Si deduce che l’ordinanza impugnata ha affermato il rischio di incapienza patrimoniale della società “RAGIONE_SOCIALE” e di NOME COGNOME sulla base di argomentazioni generiche e del tutto apodittiche.
Il ricorso di NOME COGNOME è articolato in tre motivi.
5.1. Con il primo motivo, si denuncia violazione di legge, in riferimento agli artt. 8 ss. e 16 cod. proc. pen. e 18 d.lgs. n. 74 del 2000, nonché vizio di motivazione, a norma dell’art. 606, comma 1, lett. b), c) ed e), cod. proc. avuto riguardo alla ritenuta competenza per territorio del Tribunale di S. Maria Capua Vetere.

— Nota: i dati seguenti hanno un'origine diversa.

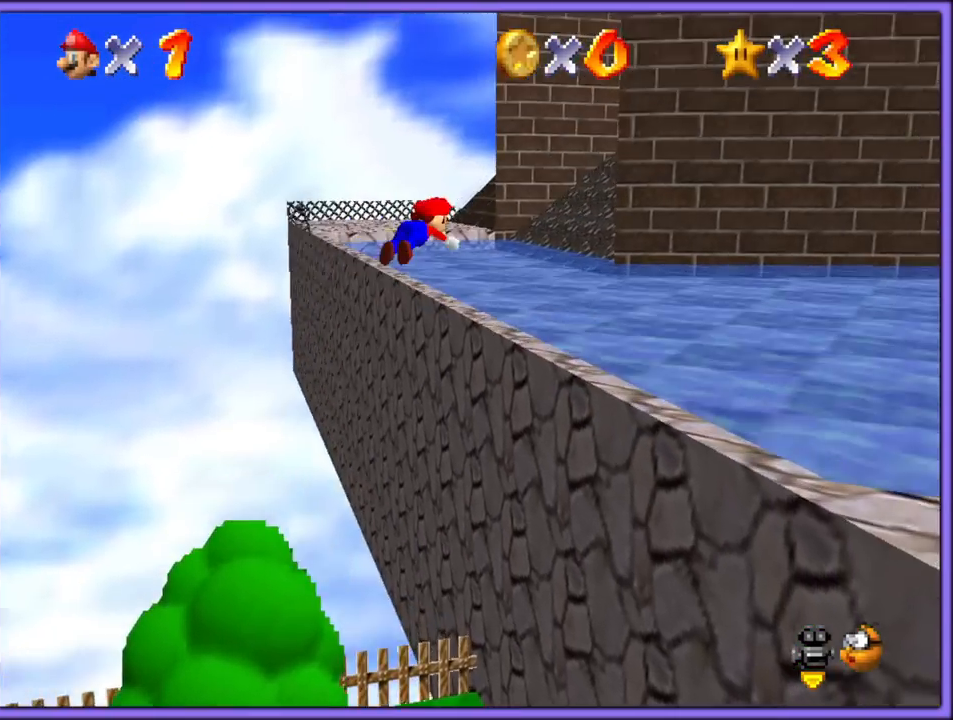
{"dt_ms": 500, "buttons": ["A"], "left_stick": "up", "button_events": [[467, "A", "down"]]}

Le censure sono identiche a quelle enunciate nel primo motivo del ricorso proposto dalla società “RAGIONE_SOCIALE, in persona del legale rappresentante pro tempore NOME COGNOME
5.2. Con il secondo motivo, si denuncia violazione di legge, in riferimento agli artt. 321 e 649 cod. proc. pen., nonché vizio di motivazione, a norma dell’art. 606, comma 1, lett. b) ed e), cod. proc. pen., avuto riguardo alla esclusione del giudicato cautelare.
Le censure sono identiche a quelle enunciate nel secondo motivo del ricorso proposto dalla società “RAGIONE_SOCIALE, in persona del legale rappresentante pro tempore NOME COGNOME
5.3. Con il terzo motivo, si denuncia violazione di legge, in riferimento all’art. 321, comma 2, cod. proc. pen., nonché vizio di motivazione, a norma dell’art. 606, comma 1, lett. b) ed e), cod. proc. pen., avuto riguardo alla ritenuta sussistenza delle esigenze cautelari.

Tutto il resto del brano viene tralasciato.